* What needs to be done *
Return all entries verbatim; skip any pictures.

* Data in this exercise *
================

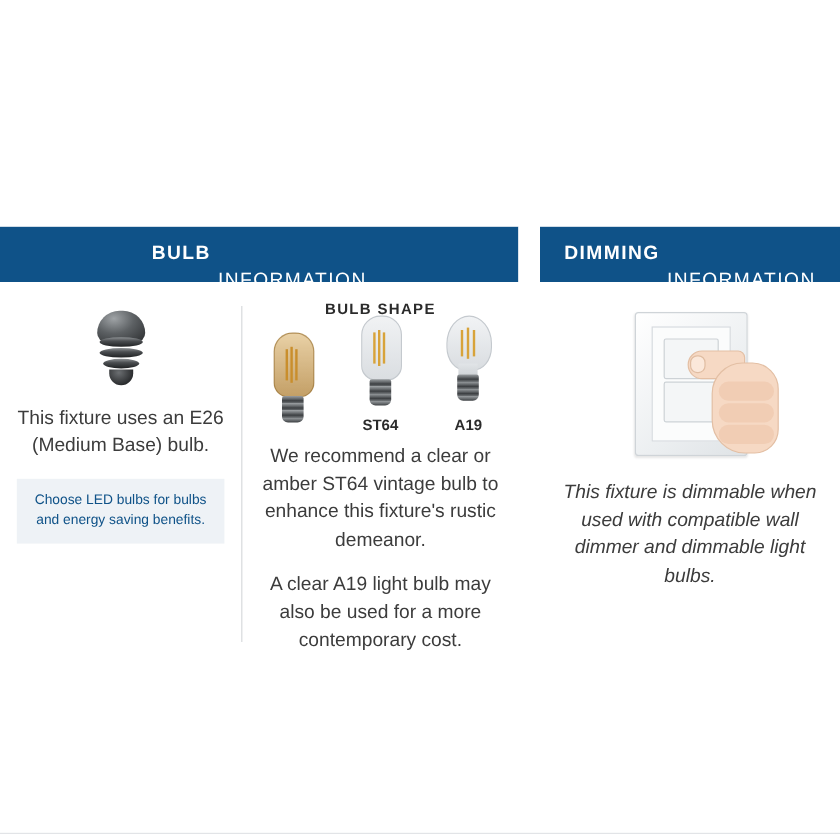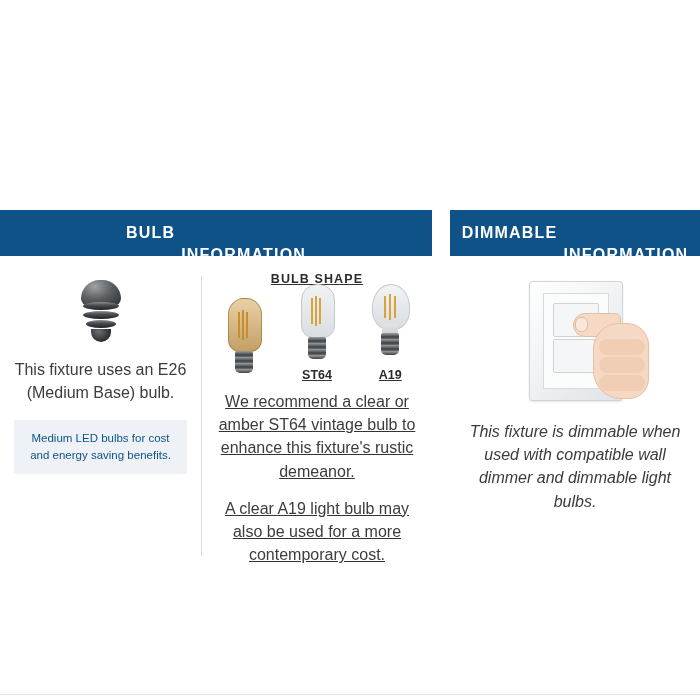--- a/index.html
+++ b/index.html
@@ -23,7 +23,7 @@
   
   .panels {
     position: absolute;
-    top: 210px;
+    top: 189px;
     left: 0;
     width: 700px;
     display: flex;

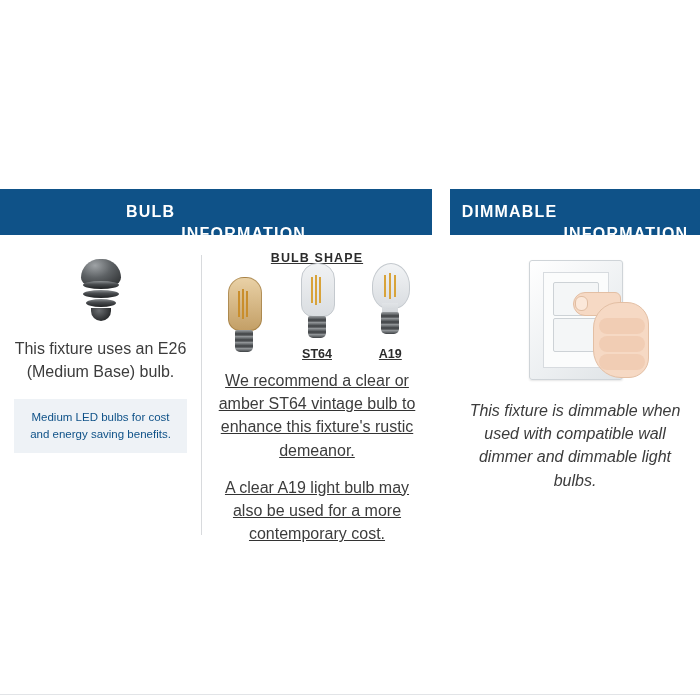--- a/index.html
+++ b/index.html
@@ -441,7 +441,7 @@
     <div class="panel-right">
 
       <div class="bar">
-        <span class="strong">DIMMABLE</span>
+        <span class="strong">DIMMING</span>
         <span class="light">INFORMATION</span>
       </div>
 

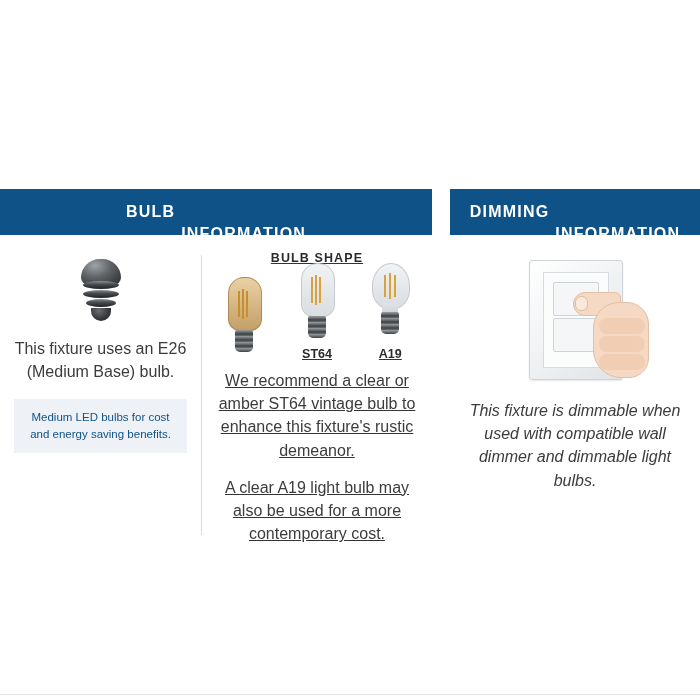--- a/index.html
+++ b/index.html
@@ -49,7 +49,7 @@
     letter-spacing: 1.2px;
   }
   .bar .light {
-    font-weight: bold;
+    font-weight: normal;
     font-size: 16px;
     letter-spacing: 1.2px;
     margin-left: 6px;

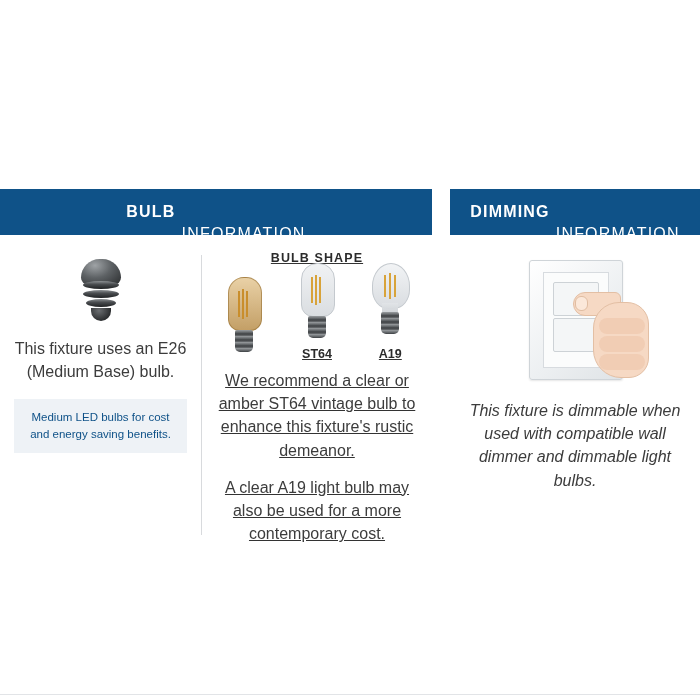--- a/index.html
+++ b/index.html
@@ -86,7 +86,6 @@
     width: 230px;
     padding: 0 14px;
     text-align: center;
-    text-decoration: underline;
   }
 
   .sub-title {

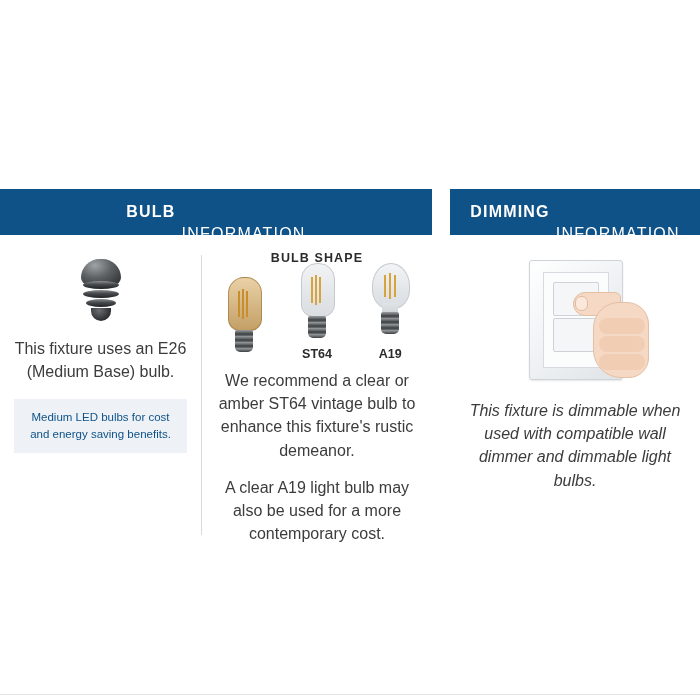--- a/index.html
+++ b/index.html
@@ -382,7 +382,7 @@
 
           <div class="para">This fixture uses an E26 (Medium Base) bulb.</div>
 
-          <div class="tip-box">Medium LED bulbs for cost and energy saving benefits.</div>
+          <div class="tip-box">Choose LED bulbs for bulbs and energy saving benefits.</div>
         </div>
 
         <div class="divider"></div>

================

* Task answer *
--- a/index.html
+++ b/index.html
@@ -23,7 +23,7 @@
   
   .panels {
     position: absolute;
-    top: 210px;
+    top: 189px;
     left: 0;
     width: 700px;
     display: flex;

--- a/index.html
+++ b/index.html
@@ -441,7 +441,7 @@
     <div class="panel-right">
 
       <div class="bar">
-        <span class="strong">DIMMABLE</span>
+        <span class="strong">DIMMING</span>
         <span class="light">INFORMATION</span>
       </div>
 

--- a/index.html
+++ b/index.html
@@ -49,7 +49,7 @@
     letter-spacing: 1.2px;
   }
   .bar .light {
-    font-weight: bold;
+    font-weight: normal;
     font-size: 16px;
     letter-spacing: 1.2px;
     margin-left: 6px;

--- a/index.html
+++ b/index.html
@@ -86,7 +86,6 @@
     width: 230px;
     padding: 0 14px;
     text-align: center;
-    text-decoration: underline;
   }
 
   .sub-title {

--- a/index.html
+++ b/index.html
@@ -382,7 +382,7 @@
 
           <div class="para">This fixture uses an E26 (Medium Base) bulb.</div>
 
-          <div class="tip-box">Medium LED bulbs for cost and energy saving benefits.</div>
+          <div class="tip-box">Choose LED bulbs for bulbs and energy saving benefits.</div>
         </div>
 
         <div class="divider"></div>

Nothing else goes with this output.